Así es como pone en foco el “Comienzo de las clases”, con una docena de chicos que caminan en un pueblo rural rumbo a la escuela, aparecen las caritas sonrientes y expectantes de tres pequeñas alumnas de Orán (Salta). Y en Maimará (Jujuy) todo el curso con sus notebooks abiertas, que también llega a esos lugares alejados de la patria.

También en Salta, dos chicos juguetean con sus delantales rojos y los bolsillos cuadrillé y no advierten que son capturados por la cámara del Pichi, atento a sorprenderlos en esas momentos mágicos que ellos mismos fabrican sin darse cuenta.

Un grupo corre en el patio mientras un cartel atrás reza: “Unos ojos nos miran, nos están mirando, hagamos un mundo mejor…”, mientras en Ñorco, Tucumán, los alumnos forman fila y una pancarta les recuerda: “Nuestro derecho a la educación ya es una realidad”.

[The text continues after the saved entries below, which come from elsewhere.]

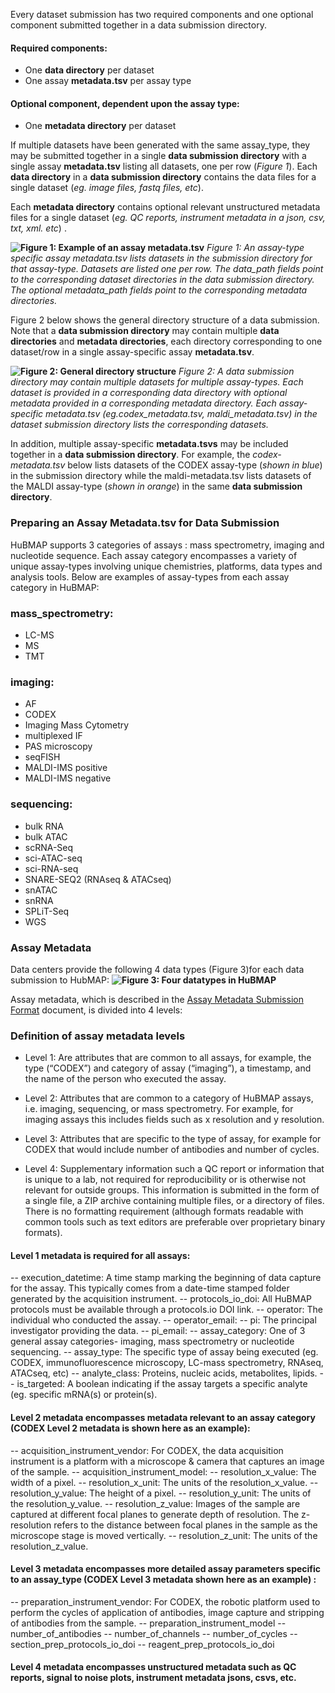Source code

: Every dataset submission has two required components and one optional component submitted together in a data submission directory.

#### Required components:

-   One **data directory** per dataset
-   One assay  **metadata.tsv** per assay type
    
#### Optional component, dependent upon the assay type:
-   One **metadata directory** per dataset


If multiple datasets have been generated with the same assay_type, they may be submitted together in a single **data submission directory** with a single assay **metadata.tsv** listing all datasets, one per row (*Figure 1*). Each **data directory**  in a **data submission directory** contains the data files for a single dataset (*eg. image files, fastq files, etc*).

Each **metadata directory**  contains optional relevant unstructured metadata files for a single dataset (*eg. QC reports, instrument metadata in a json, csv, txt, xml. etc*) .

**![Figure 1: Example of an assay metadata.tsv](https://lh6.googleusercontent.com/oTMFZ1Ukpm--Hm5cem06er_6Ug90im0Nv3-pibF7HYVpxxEUJZBpQ3uy5wbsibns-YazqcNRIkDTXcu4MXColWZvnmcunbr_Xbz-f243YlMlgnSVv4CrfOxKG8BXd9r15gLFr26e)**
*Figure 1: An assay-type specific assay metadata.tsv lists datasets in the submission directory for that assay-type. Datasets are listed one per row. The data_path fields point to the corresponding dataset directories in the data submission directory. The optional metadata_path fields point to the corresponding metadata directories.*



Figure 2 below shows the general directory structure of a data submission. Note that a **data submission directory** may contain multiple **data directories** and **metadata directories**, each directory corresponding to one dataset/row in a single assay-specific assay **metadata.tsv**.

**![Figure 2: General directory structure](https://lh6.googleusercontent.com/cnO7dibs46ta7cwL0mjSUoi8R9at_DZmFwcKz3x9JAN-IeQsfaPSM2FyBllZfJiYYJCuYrnj_PGRcQYQLCxQqoKTVSHW6RBW8_joogOyH0JyIYvW9jxqXiup0Td86N06JaPDdQFM)**
*Figure 2: A data submission directory may contain multiple datasets for multiple assay-types. Each dataset is provided in a corresponding data directory with optional metadata provided in a corresponding metadata directory. Each assay-specific metadata.tsv (eg.codex_metadata.tsv, maldi_metadata.tsv) in the dataset submission directory lists the corresponding datasets.*


In addition, multiple assay-specific **metadata.tsvs** may be included together in a **data submission directory**. For example, the *codex-metadata.tsv* below lists datasets of the CODEX assay-type (*shown in blue*) in the submission directory while the maldi-metadata.tsv lists datasets of the MALDI assay-type (*shown in orange*) in the same **data submission directory**.


### Preparing an Assay Metadata.tsv for Data Submission

HuBMAP supports 3 categories of assays : mass spectrometry, imaging and nucleotide sequence. Each assay category encompasses a variety of unique assay-types involving unique chemistries, platforms, data types and analysis tools. Below are examples of assay-types from each assay category in HuBMAP:
### mass_spectrometry:
-   LC-MS
-   MS
-   TMT
    
### imaging:
-   AF
-   CODEX
-   Imaging Mass Cytometry
-   multiplexed IF
-   PAS microscopy
-   seqFISH
-   MALDI-IMS positive
-   MALDI-IMS negative

   ### sequencing:
-   bulk RNA
-   bulk ATAC
-   scRNA-Seq
-   sci-ATAC-seq
-   sci-RNA-seq
-   SNARE-SEQ2 (RNAseq & ATACseq)
-   snATAC
-   snRNA
-   SPLiT-Seq
-   WGS

### Assay Metadata
Data centers provide the following 4 data types (Figure 3)for each data submission to HubMAP:
**![Figure 3: Four datatypes in HuBMAP](https://lh4.googleusercontent.com/roCn5JFuGk3-tTn-n8wPL8cCOQ07t7vCZMyxuPI92LgDCIBFV4LPhKAIGgrL66b9XvuR45eeaAy9474jbfABdEoOVKam6hC0fBTshzNz0CMUaAOYhrfL3d3nsQN0VVbvV3KMMGVE)**

Assay metadata, which is described in the [Assay Metadata Submission Format](https://docs.google.com/document/d/1g82GpCpFDKew60XzAO4Siaw3ZXJjwsaCpgPwhqQZxIY/edit#heading=h.qeehtnf68fas) document, is divided into 4 levels:

### Definition of assay metadata levels

-   Level 1: Are attributes that are common to all assays, for example, the type (“CODEX”) and category of assay (“imaging”), a timestamp, and the name of the person who executed the assay.
    
-   Level 2: Attributes that are common to a category of HuBMAP assays, i.e. imaging, sequencing, or mass spectrometry. For example, for imaging assays this includes fields such as x resolution and y resolution.
    
-   Level 3: Attributes that are specific to the type of assay, for example for CODEX that would include number of antibodies and number of cycles.
    
-   Level 4: Supplementary information such a QC report or information that is unique to a lab, not required for reproducibility or is otherwise not relevant for outside groups. This information is submitted in the form of a single file, a ZIP archive containing multiple files, or a directory of files. There is no formatting requirement (although formats readable with common tools such as text editors are preferable over proprietary binary formats).
    
#### Level 1 metadata is required for all assays:

-- execution_datetime:  A time stamp marking the beginning of data capture for the assay. This typically comes from a date-time stamped folder generated by the acquisition instrument.
-- protocols_io_doi: All HuBMAP protocols must be available through a protocols.io DOI link.
-- operator:  The individual who conducted the assay.
-- operator_email:
-- pi: The principal investigator providing the data.
-- pi_email:
-- assay_category: One of 3 general assay categories- imaging, mass spectrometry or nucleotide sequencing.
-- assay_type: The specific type of assay being executed (eg. CODEX, immunofluorescence microscopy, LC-mass spectrometry, RNAseq, ATACseq, etc)
-- analyte_class:  Proteins, nucleic acids, metabolites, lipids.
-- is_targeted:  A boolean indicating if the assay targets a specific analyte (eg. specific mRNA(s) or protein(s).

  

#### Level 2 metadata encompasses metadata relevant to an assay category (CODEX Level 2 metadata is shown here as an example):

-- acquisition_instrument_vendor: For CODEX, the data acquisition instrument is a platform with a microscope & camera that captures an image of the sample.
-- acquisition_instrument_model:
-- resolution_x_value:  The width of a pixel.
-- resolution_x_unit:  The units of the resolution_x_value.
-- resolution_y_value:  The height of a pixel.
-- resolution_y_unit:  The units of the resolution_y_value.
-- resolution_z_value: Images of the sample are captured at different focal planes to generate depth of resolution. The z-resolution refers to the distance between focal planes in the sample as the microscope stage is moved vertically.
-- resolution_z_unit:  The units of the resolution_z_value.

  

#### Level 3 metadata encompasses more detailed assay parameters specific to an assay_type (CODEX Level 3 metadata shown here as an example) :

-- preparation_instrument_vendor:  For CODEX, the robotic platform used to perform the cycles of application of antibodies, image capture and stripping of antibodies from the sample.
-- preparation_instrument_model
-- number_of_antibodies
-- number_of_channels
-- number_of_cycles
-- section_prep_protocols_io_doi
-- reagent_prep_protocols_io_doi

  

#### Level 4 metadata encompasses unstructured metadata such as QC reports, signal to noise plots, instrument metadata jsons, csvs, etc.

Miradas sobre el cuaderno de tareas, ojos que se deslizan para espiar al fotógrafo o una niña jujeña con un libro de cuentos.

No podía estar ausente, el recreo con juegos diversos -”el juego convierte al recreo en una prolongación del tiempo de aprendizaje: en el recreo aprendemos a ser un poco más nosotros”. Y aparece la pelota que rueda en geografías diferentes, otros chicos bajan todos juntos del tobogán y se trepan a las hamacas.

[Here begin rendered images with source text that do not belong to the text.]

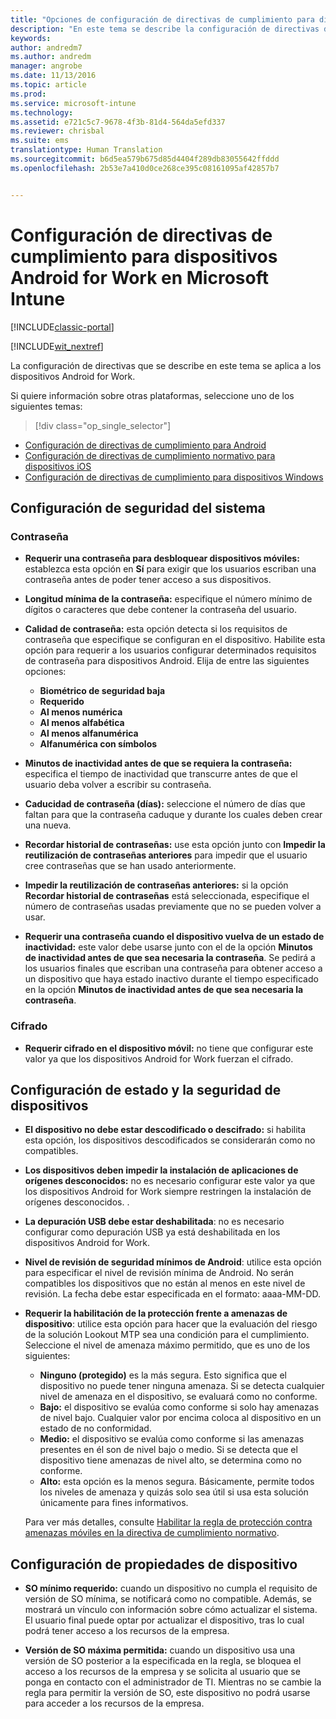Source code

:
 ```yaml
---
title: "Opciones de configuración de directivas de cumplimiento para dispositivos Android for Work | Microsoft Docs"
description: "En este tema se describe la configuración de directivas de cumplimiento para dispositivos Android que son compatibles con Android for Work."
keywords: 
author: andredm7
ms.author: andredm
manager: angrobe
ms.date: 11/13/2016
ms.topic: article
ms.prod: 
ms.service: microsoft-intune
ms.technology: 
ms.assetid: e721c5c7-9678-4f3b-81d4-564da5efd337
ms.reviewer: chrisbal
ms.suite: ems
translationtype: Human Translation
ms.sourcegitcommit: b6d5ea579b675d85d4404f289db83055642ffddd
ms.openlocfilehash: 2b53e7a410d0ce268ce395c08161095af42857b7


---
```



# <a name="compliance-policy-settings-for-android-for-work-devices-in-microsoft-intune"></a>Configuración de directivas de cumplimiento para dispositivos Android for Work en Microsoft Intune

[!INCLUDE[classic-portal](../includes/classic-portal.md)]

[!INCLUDE[wit_nextref](../includes/afw_rollout_disclaimer.md)]

La configuración de directivas que se describe en este tema se aplica a los dispositivos Android for Work.

Si quiere información sobre otras plataformas, seleccione uno de los siguientes temas:
> [!div class="op_single_selector"]
- [Configuración de directivas de cumplimiento para Android](android-compliance-policy-settings-in-microsoft-intune.md)
- [Configuración de directivas de cumplimiento normativo para dispositivos iOS](ios-compliance-policy-settings-in-microsoft-intune.md)
- [Configuración de directivas de cumplimiento para dispositivos Windows](windows-compliance-policy-settings-in-microsoft-intune.md)

## <a name="system-security-settings"></a>Configuración de seguridad del sistema
### <a name="password"></a>Contraseña
- **Requerir una contraseña para desbloquear dispositivos móviles:** establezca esta opción en **Sí** para exigir que los usuarios escriban una contraseña antes de poder tener acceso a sus dispositivos.

-  **Longitud mínima de la contraseña:** especifique el número mínimo de dígitos o caracteres que debe contener la contraseña del usuario.

- **Calidad de contraseña:** esta opción detecta si los requisitos de contraseña que especifique se configuran en el dispositivo. Habilite esta opción para requerir a los usuarios configurar determinados requisitos de contraseña para dispositivos Android. Elija de entre las siguientes opciones:
  -   **Biométrico de seguridad baja**
  - **Requerido**
  -   **Al menos numérica**
  -   **Al menos alfabética**
  -   **Al menos alfanumérica**
  -   **Alfanumérica con símbolos**

- **Minutos de inactividad antes de que se requiera la contraseña:** especifica el tiempo de inactividad que transcurre antes de que el usuario deba volver a escribir su contraseña.

- **Caducidad de contraseña (días):** seleccione el número de días que faltan para que la contraseña caduque y durante los cuales deben crear una nueva.

- **Recordar historial de contraseñas:** use esta opción junto con **Impedir la reutilización de contraseñas anteriores** para impedir que el usuario cree contraseñas que se han usado anteriormente.

- **Impedir la reutilización de contraseñas anteriores:** si la opción **Recordar historial de contraseñas** está seleccionada, especifique el número de contraseñas usadas previamente que no se pueden volver a usar.

- **Requerir una contraseña cuando el dispositivo vuelva de un estado de inactividad:** este valor debe usarse junto con el de la opción **Minutos de inactividad antes de que sea necesaria la contraseña**. Se pedirá a los usuarios finales que escriban una contraseña para obtener acceso a un dispositivo que haya estado inactivo durante el tiempo especificado en la opción **Minutos de inactividad antes de que sea necesaria la contraseña**.

### <a name="encryption"></a>Cifrado
- **Requerir cifrado en el dispositivo móvil:** no tiene que configurar este valor ya que los dispositivos Android for Work fuerzan el cifrado.

## <a name="device-health-and-security-settings"></a>Configuración de estado y la seguridad de dispositivos

- **El dispositivo no debe estar descodificado o descifrado:** si habilita esta opción, los dispositivos descodificados se considerarán como no compatibles.
- **Los dispositivos deben impedir la instalación de aplicaciones de orígenes desconocidos:** no es necesario configurar este valor ya que los dispositivos Android for Work siempre restringen la instalación de orígenes desconocidos. .  

- **La depuración USB debe estar deshabilitada**: no es necesario configurar como depuración USB ya está deshabilitada en los dispositivos Android for Work.

- **Nivel de revisión de seguridad mínimos de Android**: utilice esta opción para especificar el nivel de revisión mínima de Android.  No serán compatibles los dispositivos que no están al menos en este nivel de revisión. La fecha debe estar especificada en el formato: aaaa-MM-DD.
- **Requerir la habilitación de la protección frente a amenazas de dispositivo**: utilice esta opción para hacer que la evaluación del riesgo de la solución Lookout MTP sea una condición para el cumplimiento. Seleccione el nivel de amenaza máximo permitido, que es uno de los siguientes:

  - **Ninguno (protegido)** es la más segura. Esto significa que el dispositivo no puede tener ninguna amenaza. Si se detecta cualquier nivel de amenaza en el dispositivo, se evaluará como no conforme.
  - **Bajo:** el dispositivo se evalúa como conforme si solo hay amenazas de nivel bajo. Cualquier valor por encima coloca al dispositivo en un estado de no conformidad.
  - **Medio:** el dispositivo se evalúa como conforme si las amenazas presentes en él son de nivel bajo o medio. Si se detecta que el dispositivo tiene amenazas de nivel alto, se determina como no conforme.
  - **Alto:** esta opción es la menos segura. Básicamente, permite todos los niveles de amenaza y quizás solo sea útil si usa esta solución únicamente para fines informativos.

  Para ver más detalles, consulte [Habilitar la regla de protección contra amenazas móviles en la directiva de cumplimiento normativo](enable-device-threat-protection-rule-in-compliance-policy.md).

## <a name="device-property-settings"></a>Configuración de propiedades de dispositivo
- **SO mínimo requerido:** cuando un dispositivo no cumpla el requisito de versión de SO mínima, se notificará como no compatible.
  Además, se mostrará un vínculo con información sobre cómo actualizar el sistema. El usuario final puede optar por actualizar el dispositivo, tras lo cual podrá tener acceso a los recursos de la empresa.

- **Versión de SO máxima permitida:** cuando un dispositivo usa una versión de SO posterior a la especificada en la regla, se bloquea el acceso a los recursos de la empresa y se solicita al usuario que se ponga en contacto con el administrador de TI. Mientras no se cambie la regla para permitir la versión de SO, este dispositivo no podrá usarse para acceder a los recursos de la empresa.



<!--HONumber=Dec16_HO2-->


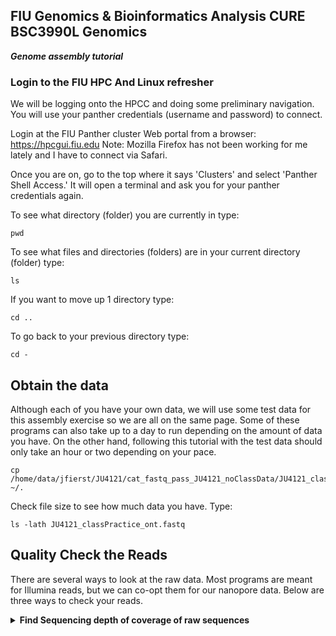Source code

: 
## FIU Genomics & Bioinformatics Analysis CURE BSC3990L Genomics ###

***Genome assembly tutorial***

 ### Login to the FIU HPC And Linux refresher
We will be logging onto the HPCC and doing some preliminary navigation. You will use your panther credentials (username and password) to connect.

Login at the FIU Panther cluster Web portal from a browser: https://hpcgui.fiu.edu Note: Mozilla Firefox has not been working for me lately and I have to connect via Safari.

Once you are on, go to the top where it says 'Clusters' and select 'Panther Shell Access.' It will open a terminal and ask you for your panther credentials again.

To see what directory (folder) you are currently in type:

    pwd

To see what files and directories (folders) are in your current directory (folder) type:

    ls

If you want to move up 1 directory type:

    cd ..

To go back to your previous directory type:

    cd -


## Obtain the data

Although each of you have your own data, we will use some test data for this assembly exercise so we are all on the same page. Some of these programs can also take up to a day to run depending on the amount of data you have. On the other hand, following this tutorial with the test data should only take an hour or two depending on your pace.

    cp /home/data/jfierst/JU4121/cat_fastq_pass_JU4121_noClassData/JU4121_classPractice_ont.fastq ~/.

Check file size to see how much data you have. Type:

    ls -lath JU4121_classPractice_ont.fastq

## Quality Check the Reads

There are several ways to look at the raw data. Most programs are meant for Illumina reads, but we can co-opt them for our nanopore data. Below are three ways to check your reads.


<details>
<summary><b>Find Sequencing depth of coverage of raw sequences</b></summary>

We are going to use the seqtk program to process our fastq file and give us the total amount of base pairs in the fastaq file.

First we need to see what is the latest version of seqtk is on the FIU HPC,
so Type:

    module avail

This command shows us all the programs on the FIU HPC. You can press the space bar to go down the list and search for the lastest seqtk version. However, there are many modules and this can be overwhelming. If you are searching for a certain module, you can also search by name. To search for seqtk specifically type: 

    module avail seqtk

Once you have found the seqtk module type:

    module load seqtk-1.3 #The version you found

If you don't see any output after loading seqtk that means it worked! Now we need to calculate the total number of bases in the fastq file and store the results in txt file. So type: (replace: your fastq file with your actually fastaq file)

    seqtk seq -A your fastq file  | awk '{if(NR%2==0) total+=length($0)} END {print total}' > total_amount_of_base_pairs.txt

This may take awhile (like 7 mins), once you see the prompt ($) then your command finished. (Read length * Number of reads = Total amount of Base pairs)

You should have a text file that contains the total amount of base pairs in your fastq file called total_amount_of_base_pairs.txt. Again type ls to view the files and directories in your current directory:
    
    $ ls
Now view the contents in the total_amount_of_base_pairs.txt, type:

    $ head -n 3 total_amount_of_base_pairs.txt
 
It's time to calculate the sequencing depth, use a calculator.


 Sequencing depth of coverage formula: Total base pairs sequenced / Genome size​	( In our case the genome size will be 100,000,000 == 100Mega base pairs)


 What was your sequencing depth? (please write this down)

  In case your curious this is the full expanded form of Sequencing depth of coverage formula: 

  Sequencing depth of coverage = (Read length * Number of reads) / Genome size

<\details>


<details>
<summary><b>Fastqc</b></summary>

    #!/bin/bash

    #SBATCH --account iacc_jfierst
    #SBATCH --partition highmem1
    #SBATCH --qos highmem1
    #SBATCH -n 8
    #SBATCH --output=output_fastqc.log

    module load fastqc-0.11.7-gcc-4.8.5-72rtvom

    mkdir -p fastqc_out

    fastqc JU4121_classPractice_ont.fastq -t 8 -o fastqc_out


<\details>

Desde Berazategui hasta Pumamarca, el registro fotográfico abarca todo lo que ocurre en cada sitio, arma un mosaico demostrativo de la actividad escolar, lúdica de los más pequeños, pero no se detiene allí e irrumpe en el aprendizaje de los oficios.

Una niña riega en una huerta de la ciudad bonaerense de Tandil; en Río Negro tres o cuatro pelean por encimar panes de pasto; en tanto, frente a la mirada atenta del maestro, algunos estrenan la sierra o se ponen los cascos.

Las escuelas rurales muestran sus animales, desde gallinas hasta toros, bajo el yugo con que arrastran el carro o un tractor guiado por una adolescente: todo da idea de un aprendizaje que no se limita a las palabras, sino que incorpora el abecedario del mundo del trabajo.

Una panorámica muestra a un centenar de cabecitas con guardapolvos blancos que escriben la palabra paz frente a un monumento a la bandera; otra, toma bien cerca una rayuela que está siendo pintada por los alumnos.

Unas niñas con pañuelos blancos recuerdan a las Madres de Plaza de Mayo, los demás las siguen y otros dos llevan un cartel donde se lee 1976, un ejercicio de la memoria que también se aprende en la escuela.

Instrumentos musicales como la guitarra, el bombo, la flauta o el violín aparecen en manos infantiles; al igual que el baile, las prendas típicas que se usan para celebrar fechas tradicionales y los pasos inconfundibles de la murga, ejecutados por alumnos de diferentes escuelas.

No faltan los abanderados, las sonrisas, los desfiles en lugares remotos de los cuatro puntos cardinales del país, un burro que espera la salida de su dueño para emprender el camino a casa, alejada de esa escuela convertida en refugio y en el lugar donde la soledad de esos parajes queda desterrada.

El libro deja para lo último imágenes de los maestros -muchos llegan a caballo, incluso aparece uno en moto-, posando frente a sus escuelas: pequeñas, con paredes de adobo, barro, chapas; una recostada sobre una ondulación, otra de ladrillo, otra toda blanca.

Globos de colores lanzados al cielo de Buenos Aires y como cierre de este recorrido, irrumpe la imagen sonriente de Pichi, que entra a una escuela de San Justo, ante la mirada pícara y los aplausos de los alumnos.

“Acompañarlo en su tarea era un baño de ternura, una clase magistral sobre el modo en que él concebía su oficio, una lección que no se imparte en ninguna academia”, sintetizan sus amigos.

“En esa instantánea quedará guardada su memoria para mí y para todas sus compañeras y compañeros de nuestro Ministerio, que tuvimos el privilegio de caminar (y aprender) a su lado”, remata.